The airframe-mounted parachute is a trusted fail-safe. This system has been in use for decades, and has been installed on more than 35,000 aircraft.
The system is straightforward – in the event of an emergency, the chute is immediately deployed as the rotors wind down. Note that the placement of the parachute and cables prevents contact with the rotors. A speed-sensing slider controls how quickly the chute is deployed to prevent undue stress on occupants or the chute itself. The chute then fully inflates, and the vehicle is lowered to the ground. A particular goal of the parachute system is to prevent back injuries – even in the harshest test conditions, load on touchdown has been shown to be well within tolerances to avoid spinal compression injuries.
Skai can be flown by a pilot, and is currently fully capable of safe autonomous operation. However, until regulations catch up, the system will be piloted by a human being. In some cases, the pilot could be flying from a ground-based station.

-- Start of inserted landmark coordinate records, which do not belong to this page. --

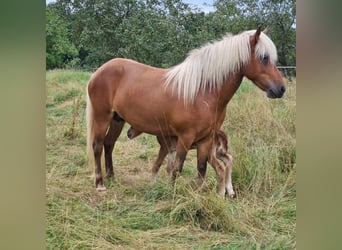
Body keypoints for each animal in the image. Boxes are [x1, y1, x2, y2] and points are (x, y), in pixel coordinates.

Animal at [86, 27, 286, 191]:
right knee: (97, 146)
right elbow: (176, 168)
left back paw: (112, 178)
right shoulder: (184, 138)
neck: (203, 92)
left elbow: (201, 169)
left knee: (109, 144)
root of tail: (100, 71)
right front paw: (171, 195)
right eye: (264, 58)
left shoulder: (206, 139)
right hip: (102, 117)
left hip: (117, 119)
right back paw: (100, 184)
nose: (281, 89)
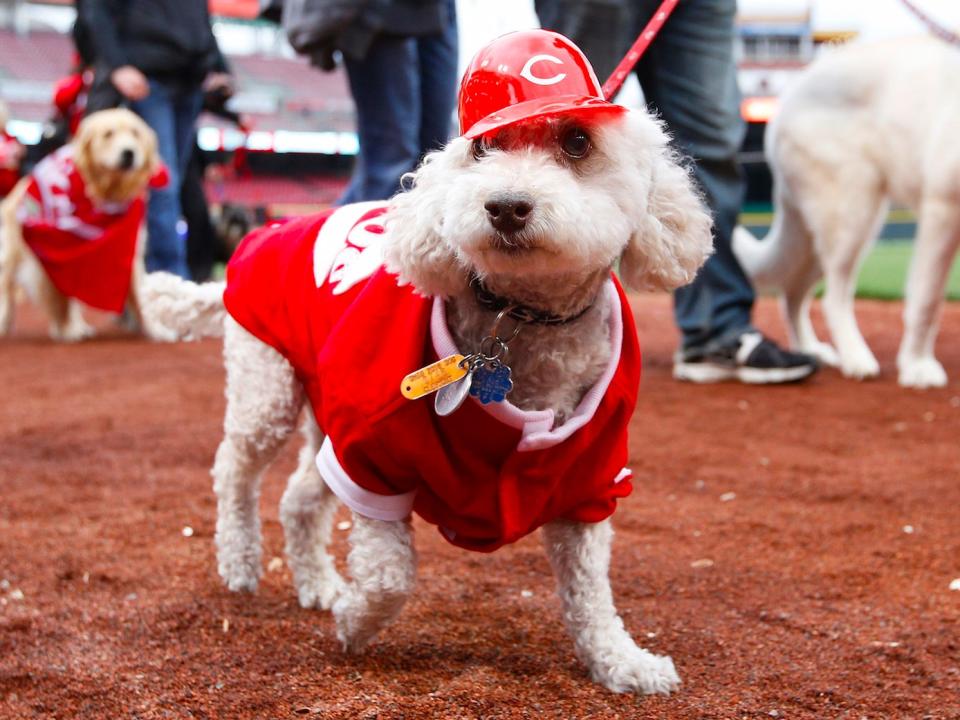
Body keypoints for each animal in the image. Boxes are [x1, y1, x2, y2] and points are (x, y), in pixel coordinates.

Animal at [0, 108, 161, 342]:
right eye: (108, 134)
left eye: (135, 133)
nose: (129, 153)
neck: (103, 196)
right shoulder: (51, 261)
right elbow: (60, 301)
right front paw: (66, 330)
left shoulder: (128, 252)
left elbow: (141, 296)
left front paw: (156, 329)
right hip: (14, 256)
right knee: (6, 287)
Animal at [142, 31, 712, 696]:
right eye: (484, 147)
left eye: (577, 141)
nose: (506, 206)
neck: (518, 317)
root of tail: (267, 233)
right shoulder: (370, 452)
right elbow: (390, 576)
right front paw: (354, 620)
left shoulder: (590, 481)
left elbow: (591, 592)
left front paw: (622, 661)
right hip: (268, 387)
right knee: (234, 469)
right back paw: (240, 562)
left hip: (323, 414)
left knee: (298, 499)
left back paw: (318, 584)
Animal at [736, 36, 960, 388]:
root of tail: (790, 95)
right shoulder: (943, 209)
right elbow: (928, 299)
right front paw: (917, 366)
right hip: (853, 213)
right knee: (834, 297)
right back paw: (856, 357)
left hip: (824, 231)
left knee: (794, 292)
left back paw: (809, 348)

This "Pilot-In-Command" (PIC) communicates with the avionics suite and flight computer over a tactical data link that uses military-grade encryption. This data link is highly secure and delivers ultra-low latency for responsive, immediate pilot control. PIC is itself a redundant safety system. In the event that an onboard pilot loses consciousness, the remote PIC can take command and safely land the vehicle to safety. In the event of multiple data link failures, the flight computer will take over and fly the vehicle autonomously to a safe landing area.
Skai is designed for fully autonomous operation, allowing an unprecedented level of freedom for everyone to go from A to Anywhere. Without the need for certified pilots, Skai becomes more accessible for broader utilization around the world.
Autonomous flight is a significantly more mature technology than automotive autonomy (self-driving cars), with decades of autopilot use and optimization. In addition, airborne autonomy benefits from a less challenging environment than roads. Air mobility vehicles operate in “3D” space, with more room to maneuver than cars that are locked into a dynamic and dangerous “2D” road environment. There are also fewer unexpected hazards in the air than on the roads – for example, there are no pedestrians wandering into traffic.
Despite Skai’s autonomous-ready status, it may take some time for regulations to be developed by the FAA to allow this capability to be used by the general public. In the meantime, both onboard or remote ground-control pilots can control the vehicles.